Genaue Bedeutung für die Banken im Regeldschungel
Kommen wir aber zurück zu den eigentlichen Regelungen, die mit dem Nachhaltigkeitsthema einhergehen. Es gibt unterschiedliche Regelungen, in deren juristischem Dickicht man sich zurechtfinden muss. Hier ist insbesondere die Offenlegungs-Verordnung wichtig, in der neue Transparenzanforderungen an die Anlageberatung aufgestellt werden. Diese müssen darlegen, welche Nachhaltigkeitsrisiken sie bei den Investitionsprozessen bisher berücksichtigen oder einbeziehen – positiv wie negativ. In der Taxonomie-Verordnung dagegen werden Kriterien festgelegt, inwieweit eine Wirtschaftstätigkeit überhaupt als ökologisch nachhaltig angesehen werden kann. Welchen Beitrag leistet das Unternehmen mit seiner Tätigkeit für die vorgegebenen Umweltziele. Mit diesen Taxonomie-Kriterien soll der Grad der Nachhaltigkeit der jeweiligen Investition des Kunden bestimmt werden. Diese Bestimmungen gehen mit MiFID II einher und geben die Richtschnur für das nachhaltige Handeln in der Anlageberatung vor.
Handeln!
Handeln müssen alle Beteiligten. Für alle in der Finanzwirtschaft Tätigen bedeutet dies mehr denn je, sich mit allen Facetten der Nachhaltigkeitsvorgaben intensiv zu beschäftigen und sich weiterzubilden, um dieses Thema qualifiziert abzudecken. Das betrifft alle Bereiche in einer Bank. Von der Anlageberatung, über die Aufsicht, Compliance und Controlling, das Firmenkundengeschäft bis hin zum Zahlungsverkehr. Dazu gibt es eine klare Abfolge der Aufgaben:
- Feststellung des Levels der Ausbildung (Lehre, Bachelor, Master, Diplom etc.)

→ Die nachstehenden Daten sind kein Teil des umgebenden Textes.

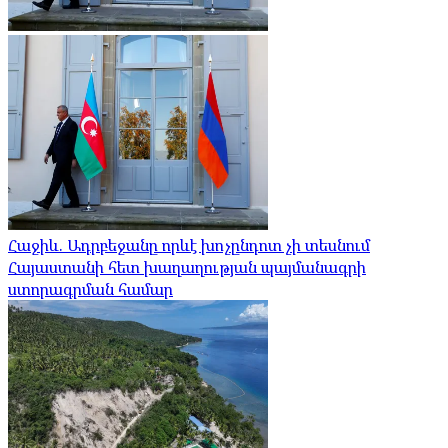
Հաջիև. Ադրբեջանը որևէ խոչընդոտ չի տեսնում
Հայաստանի հետ խաղաղության պայմանագրի
ստորագրման համար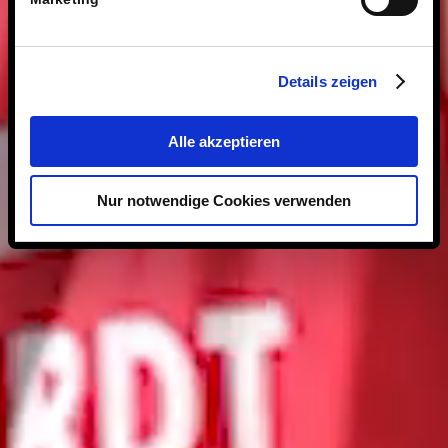
Details zeigen
Alle akzeptieren
Nur notwendige Cookies verwenden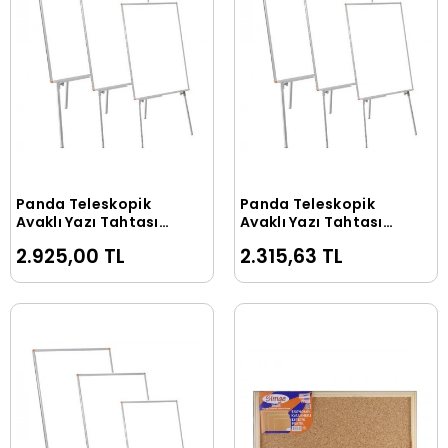
Panda Teleskopik
Panda Teleskopik
Sepete Ekle
Sepete Ekle
Ayaklı Yazı Tahtası
Ayaklı Yazı Tahtası
60x85cm
50x70cm
2.925,00 TL
2.315,63 TL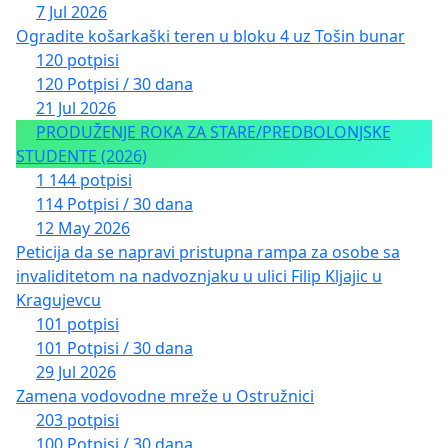
7 Jul 2026
Ogradite košarkaški teren u bloku 4 uz Tošin bunar
120 potpisi
120 Potpisi / 30 dana
21 Jul 2026
PRODUŽENJE ROKA ZA STARE/PREDBOLONJSKE
STUDENTE (2026)
1 144 potpisi
114 Potpisi / 30 dana
12 May 2026
Peticija da se napravi pristupna rampa za osobe sa
invaliditetom na nadvoznjaku u ulici Filip Kljajic u
Kragujevcu
101 potpisi
101 Potpisi / 30 dana
29 Jul 2026
Zamena vodovodne mreže u Ostružnici
203 potpisi
100 Potpisi / 30 dana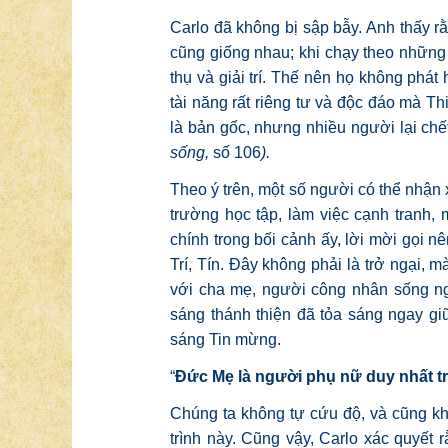
Carlo đã không bị sập bẫy. Anh thấy rằ
cũng giống nhau; khi chạy theo những
thụ và giải trí. Thế nên họ không ph
tài năng rất riêng tư và độc đáo mà Th
là bản gốc, nhưng nhiều người lại chế
sống,
số 106
).
Theo ý trên, một số người có thể nhận 
trường học tập, làm việc cạnh tranh,
chính trong bối cảnh ấy, lời mời gọi 
Trí, Tín. Đây không phải là trở ngại,
với cha mẹ, người công nhân sống ngh
sáng thánh thiện đã tỏa sáng ngay gi
sáng Tin mừng.
“
Đức Mẹ là người phụ nữ duy nhất t
Chúng ta không tự cứu độ, và cũng k
trình này. Cũng vậy, Carlo xác quyết r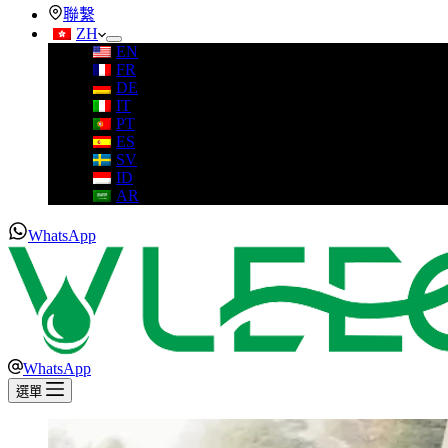
聯繫
ZH
EN
FR
DE
IT
PT
ES
SV
ID
AR
WhatsApp
WhatsApp
選單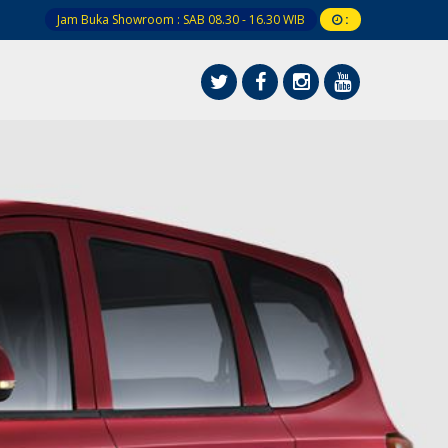
Jam Buka Showroom : SAB 08.30 - 16.30 WIB
:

- Klare Dokumentation aller Weiterbildungsmaßnahmen, die die Mitarbeiter bereits absolviert haben und welche Level diese haben
- Klare Zuordnung der Aufgaben und Feststellung des Ausbildungsanspruchs für die entsprechenden Tätigkeiten, also ein klares Anforderungsprofil
- Zuweisung der zukünftigen Weiterbildungsmaßnahmen
- Festlegung des Budgets
Dieser grobe Ablaufplan gilt natürlich nicht nur für die Anforderungen des Nachhaltigkeitsthemas, sondern ist in der Regel für alle Themen anzuwenden. Eine Verteilung von Weiterbildungen als Incentivemaßnahme oder nach dem Gießkannenprinzip ist schon aus ökonomischen Gründen nicht zielführend. Ein Festhalten am Budget, unabhängig von der fachlichen Anforderung, ist es ebenso wenig. Wer hier spart, spart an der falschen Stelle und zahlt am Ende drauf.